Justiz

Gericht: Altkanzler Helmut Kohl darf Tonbänder behalten

Im Rechtsstreit um Tonbänder mit seinen Lebenserinnerungen kann Altbundeskanzler Helmut Kohl (CDU) einen weiteren Erfolg verbuchen.

Nach dem Landgericht Köln sprach am Freitag auch das Kölner Oberlandesgericht (OLG) dem Ex-Kanzler das Recht an 135 Tonbändern zu, auf denen Gespräche Kohls mit dem Publizisten Heribert Schwan aufgezeichnet sind. Der Altkanzler sei Eigentümer der Bänder, urteilte das Gericht. (Az 6 U 20/14)

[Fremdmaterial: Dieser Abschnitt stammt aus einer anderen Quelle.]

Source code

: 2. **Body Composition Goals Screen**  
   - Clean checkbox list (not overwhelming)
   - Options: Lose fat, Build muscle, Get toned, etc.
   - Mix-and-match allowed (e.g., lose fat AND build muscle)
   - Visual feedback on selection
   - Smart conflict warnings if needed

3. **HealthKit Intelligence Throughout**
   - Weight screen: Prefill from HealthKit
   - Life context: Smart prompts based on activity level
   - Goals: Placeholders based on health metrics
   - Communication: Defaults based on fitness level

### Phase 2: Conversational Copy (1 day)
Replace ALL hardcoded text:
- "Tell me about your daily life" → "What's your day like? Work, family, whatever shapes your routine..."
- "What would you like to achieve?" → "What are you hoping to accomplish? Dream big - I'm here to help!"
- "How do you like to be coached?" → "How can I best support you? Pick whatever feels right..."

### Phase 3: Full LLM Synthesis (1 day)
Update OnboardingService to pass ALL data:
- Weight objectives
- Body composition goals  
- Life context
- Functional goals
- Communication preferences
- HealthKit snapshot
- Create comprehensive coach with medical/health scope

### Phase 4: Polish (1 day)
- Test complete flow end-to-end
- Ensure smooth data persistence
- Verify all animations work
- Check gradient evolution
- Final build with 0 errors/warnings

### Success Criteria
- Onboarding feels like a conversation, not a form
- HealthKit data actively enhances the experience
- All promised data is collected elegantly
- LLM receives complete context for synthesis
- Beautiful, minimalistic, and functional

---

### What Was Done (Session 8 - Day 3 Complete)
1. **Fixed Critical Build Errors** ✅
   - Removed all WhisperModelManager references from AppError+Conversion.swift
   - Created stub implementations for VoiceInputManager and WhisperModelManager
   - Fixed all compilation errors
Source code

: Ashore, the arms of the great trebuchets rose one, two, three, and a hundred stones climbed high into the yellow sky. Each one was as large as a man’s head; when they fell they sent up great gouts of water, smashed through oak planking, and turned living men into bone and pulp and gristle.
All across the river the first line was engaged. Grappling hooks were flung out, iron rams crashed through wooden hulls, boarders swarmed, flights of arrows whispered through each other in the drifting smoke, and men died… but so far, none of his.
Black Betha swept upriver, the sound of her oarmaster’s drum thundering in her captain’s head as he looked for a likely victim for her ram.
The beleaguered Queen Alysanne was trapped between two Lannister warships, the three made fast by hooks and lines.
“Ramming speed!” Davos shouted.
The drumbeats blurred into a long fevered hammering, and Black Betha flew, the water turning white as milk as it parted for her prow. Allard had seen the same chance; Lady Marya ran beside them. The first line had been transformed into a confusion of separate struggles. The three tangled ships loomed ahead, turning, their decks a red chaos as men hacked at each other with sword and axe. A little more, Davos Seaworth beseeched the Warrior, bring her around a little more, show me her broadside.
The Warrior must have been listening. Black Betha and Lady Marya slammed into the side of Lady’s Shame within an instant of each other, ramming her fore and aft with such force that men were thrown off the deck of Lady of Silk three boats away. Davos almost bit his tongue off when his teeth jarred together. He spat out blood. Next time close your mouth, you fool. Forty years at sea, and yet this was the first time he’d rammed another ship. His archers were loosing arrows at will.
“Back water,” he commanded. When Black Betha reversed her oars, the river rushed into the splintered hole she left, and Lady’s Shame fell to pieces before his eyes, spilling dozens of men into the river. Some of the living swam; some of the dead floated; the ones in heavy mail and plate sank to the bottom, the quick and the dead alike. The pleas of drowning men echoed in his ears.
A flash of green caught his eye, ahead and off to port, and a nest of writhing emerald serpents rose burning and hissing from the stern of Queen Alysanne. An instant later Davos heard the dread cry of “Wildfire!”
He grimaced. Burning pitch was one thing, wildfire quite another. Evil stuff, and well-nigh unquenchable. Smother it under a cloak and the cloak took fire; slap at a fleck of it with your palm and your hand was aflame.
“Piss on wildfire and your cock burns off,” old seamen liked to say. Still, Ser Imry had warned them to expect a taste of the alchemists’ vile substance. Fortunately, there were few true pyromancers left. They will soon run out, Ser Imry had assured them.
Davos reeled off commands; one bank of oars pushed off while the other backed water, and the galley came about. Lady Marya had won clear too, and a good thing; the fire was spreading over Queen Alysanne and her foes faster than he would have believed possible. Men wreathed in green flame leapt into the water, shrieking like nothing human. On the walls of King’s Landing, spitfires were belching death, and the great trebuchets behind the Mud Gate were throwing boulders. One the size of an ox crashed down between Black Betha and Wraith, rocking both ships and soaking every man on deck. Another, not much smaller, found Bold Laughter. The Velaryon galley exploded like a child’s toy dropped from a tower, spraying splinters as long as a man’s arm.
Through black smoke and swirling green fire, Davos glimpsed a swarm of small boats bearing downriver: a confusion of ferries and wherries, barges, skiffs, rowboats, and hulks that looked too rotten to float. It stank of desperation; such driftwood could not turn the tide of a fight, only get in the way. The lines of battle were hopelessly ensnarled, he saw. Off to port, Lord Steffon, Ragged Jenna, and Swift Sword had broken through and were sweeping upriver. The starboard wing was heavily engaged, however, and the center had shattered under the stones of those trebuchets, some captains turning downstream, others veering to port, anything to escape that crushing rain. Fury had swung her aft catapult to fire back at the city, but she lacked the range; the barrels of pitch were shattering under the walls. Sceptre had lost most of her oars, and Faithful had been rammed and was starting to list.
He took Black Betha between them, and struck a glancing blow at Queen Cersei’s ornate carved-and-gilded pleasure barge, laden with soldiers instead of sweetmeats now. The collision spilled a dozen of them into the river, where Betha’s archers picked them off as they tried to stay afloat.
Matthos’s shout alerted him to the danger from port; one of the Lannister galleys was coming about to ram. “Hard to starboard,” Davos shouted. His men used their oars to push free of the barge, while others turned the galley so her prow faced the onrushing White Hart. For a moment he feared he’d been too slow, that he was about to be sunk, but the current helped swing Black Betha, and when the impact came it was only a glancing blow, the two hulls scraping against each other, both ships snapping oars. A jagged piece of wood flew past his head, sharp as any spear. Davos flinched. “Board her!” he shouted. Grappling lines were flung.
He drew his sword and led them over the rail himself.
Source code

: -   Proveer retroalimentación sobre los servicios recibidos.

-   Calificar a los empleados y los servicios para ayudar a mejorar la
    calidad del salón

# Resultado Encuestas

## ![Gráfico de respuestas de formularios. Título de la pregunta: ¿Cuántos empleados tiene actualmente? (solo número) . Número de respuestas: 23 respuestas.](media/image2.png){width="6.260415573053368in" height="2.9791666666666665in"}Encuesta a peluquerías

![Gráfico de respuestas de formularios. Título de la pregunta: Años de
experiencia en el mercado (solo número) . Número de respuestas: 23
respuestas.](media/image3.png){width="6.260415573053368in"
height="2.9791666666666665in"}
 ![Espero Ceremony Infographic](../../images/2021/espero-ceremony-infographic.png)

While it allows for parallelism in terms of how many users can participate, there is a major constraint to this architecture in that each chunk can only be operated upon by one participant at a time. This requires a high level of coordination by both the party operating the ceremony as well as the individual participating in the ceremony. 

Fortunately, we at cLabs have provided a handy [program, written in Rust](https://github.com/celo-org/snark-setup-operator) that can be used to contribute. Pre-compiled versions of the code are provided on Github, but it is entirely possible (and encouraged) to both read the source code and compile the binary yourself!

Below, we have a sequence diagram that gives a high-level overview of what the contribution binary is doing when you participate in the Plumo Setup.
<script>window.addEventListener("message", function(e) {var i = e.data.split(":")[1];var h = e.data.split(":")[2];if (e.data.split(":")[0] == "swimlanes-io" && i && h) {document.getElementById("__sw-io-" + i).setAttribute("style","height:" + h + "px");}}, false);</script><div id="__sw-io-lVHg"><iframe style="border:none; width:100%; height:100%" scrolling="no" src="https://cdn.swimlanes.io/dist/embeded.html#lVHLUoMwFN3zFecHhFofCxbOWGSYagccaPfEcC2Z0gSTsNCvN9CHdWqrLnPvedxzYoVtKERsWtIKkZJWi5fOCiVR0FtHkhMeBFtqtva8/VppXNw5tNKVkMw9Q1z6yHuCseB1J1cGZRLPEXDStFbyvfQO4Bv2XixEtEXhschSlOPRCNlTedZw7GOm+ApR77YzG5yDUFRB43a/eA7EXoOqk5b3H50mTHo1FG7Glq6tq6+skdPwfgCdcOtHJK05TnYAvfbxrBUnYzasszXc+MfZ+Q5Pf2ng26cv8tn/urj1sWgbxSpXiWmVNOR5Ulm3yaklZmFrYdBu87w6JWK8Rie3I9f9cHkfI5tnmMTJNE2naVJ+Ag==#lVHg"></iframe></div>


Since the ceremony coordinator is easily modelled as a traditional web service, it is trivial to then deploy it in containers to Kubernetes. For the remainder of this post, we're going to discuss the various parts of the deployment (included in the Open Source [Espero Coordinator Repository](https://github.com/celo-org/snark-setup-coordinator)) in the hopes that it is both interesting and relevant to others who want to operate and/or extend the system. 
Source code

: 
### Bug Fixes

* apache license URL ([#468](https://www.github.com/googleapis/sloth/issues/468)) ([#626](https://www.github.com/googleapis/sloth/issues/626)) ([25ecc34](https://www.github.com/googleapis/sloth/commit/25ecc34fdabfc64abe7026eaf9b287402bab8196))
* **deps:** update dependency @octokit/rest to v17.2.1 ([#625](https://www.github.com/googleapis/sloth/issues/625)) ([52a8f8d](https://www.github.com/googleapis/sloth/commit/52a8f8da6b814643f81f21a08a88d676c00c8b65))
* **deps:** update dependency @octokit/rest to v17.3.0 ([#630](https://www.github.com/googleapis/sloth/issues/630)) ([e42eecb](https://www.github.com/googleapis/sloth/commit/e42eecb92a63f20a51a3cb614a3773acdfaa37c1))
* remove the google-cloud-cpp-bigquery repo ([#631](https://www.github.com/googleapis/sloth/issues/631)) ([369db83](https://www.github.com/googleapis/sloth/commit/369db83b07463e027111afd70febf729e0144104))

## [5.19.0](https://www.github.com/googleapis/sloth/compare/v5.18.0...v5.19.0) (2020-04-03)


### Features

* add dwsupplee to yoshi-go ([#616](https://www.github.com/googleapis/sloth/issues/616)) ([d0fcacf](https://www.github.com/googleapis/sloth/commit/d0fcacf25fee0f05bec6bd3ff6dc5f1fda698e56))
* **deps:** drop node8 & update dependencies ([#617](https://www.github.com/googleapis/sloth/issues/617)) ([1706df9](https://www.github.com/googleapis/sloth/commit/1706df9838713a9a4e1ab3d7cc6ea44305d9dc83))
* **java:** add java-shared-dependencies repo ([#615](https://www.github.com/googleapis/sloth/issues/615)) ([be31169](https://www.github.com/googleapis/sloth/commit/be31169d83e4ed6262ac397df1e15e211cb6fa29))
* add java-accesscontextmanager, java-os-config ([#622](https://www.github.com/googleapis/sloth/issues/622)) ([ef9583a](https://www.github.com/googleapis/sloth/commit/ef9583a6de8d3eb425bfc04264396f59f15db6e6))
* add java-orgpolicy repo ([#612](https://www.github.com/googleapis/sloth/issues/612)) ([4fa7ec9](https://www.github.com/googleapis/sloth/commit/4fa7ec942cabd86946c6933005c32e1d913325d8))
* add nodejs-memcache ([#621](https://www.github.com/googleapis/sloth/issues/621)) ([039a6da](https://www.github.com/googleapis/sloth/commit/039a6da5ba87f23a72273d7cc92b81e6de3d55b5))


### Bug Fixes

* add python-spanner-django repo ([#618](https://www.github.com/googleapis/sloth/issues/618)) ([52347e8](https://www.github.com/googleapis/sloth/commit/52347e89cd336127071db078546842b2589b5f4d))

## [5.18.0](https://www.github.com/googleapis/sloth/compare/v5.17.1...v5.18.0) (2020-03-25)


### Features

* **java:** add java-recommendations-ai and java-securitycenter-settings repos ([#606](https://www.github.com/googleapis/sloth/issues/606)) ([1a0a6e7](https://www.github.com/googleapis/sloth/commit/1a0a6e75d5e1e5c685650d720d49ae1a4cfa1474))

Nach der OLG-Entscheidung bleiben die Bänder weiter im Besitz von Kohl – Schwan hatte nach seiner Niederlage vor dem Landgericht insgesamt sogar 200 Tonbänder einem Gerichtsvollzieher ausgehändigt. Zugleich ging der Kölner Publizist aber gegen das erstinstanzliche Urteil in Berufung, die der OLG-Senat nun zurückwies. Kohl sei „durch die Aufzeichnung seiner Stimme“ Eigentümer der Bänder geworden und habe damit einen Anspruch auf deren Herausgabe, sagte der Vorsitzende Richter Hubertus Nolte. Schwan kann gegen das Urteil Revision beim Bundesgerichtshof einlegen. Schwan sei lediglich als Ghostwriter tätig geworden und „hatte als solcher völlig im Hintergrund zu bleiben“, so der Vorsitzende Richter.

Auf den Bändern sind 630 Stunden Gespräche dokumentiert, die Kohl in den Jahren 2001 und 2002 in seinem Haus in Oggersheim mit Schwan als Ghostwriter einer Kohl-Biografie geführt hatte. Nach seinem schweren Treppensturz 2008 musste Kohl die Arbeit mit Schwan unterbrechen. Im März 2009 kündigte der Altkanzler schließlich die Zusammenarbeit mit dem Journalisten auf. Schwan hatte von 1999 bis 2009 mit Kohl an dessen Memoiren gearbeitet. Drei Bände sind erschienen, sie umfassen die Jahre 1930 bis 1994. Die letzten vier Jahre Kohls im Kanzleramt bis zu seiner Abwahl 1998 fehlen noch in der biografischen Buchreihe – damit fehlt in einem möglichen vierten Band auch die Darstellung unter anderem der CDU-Spendenaffäre.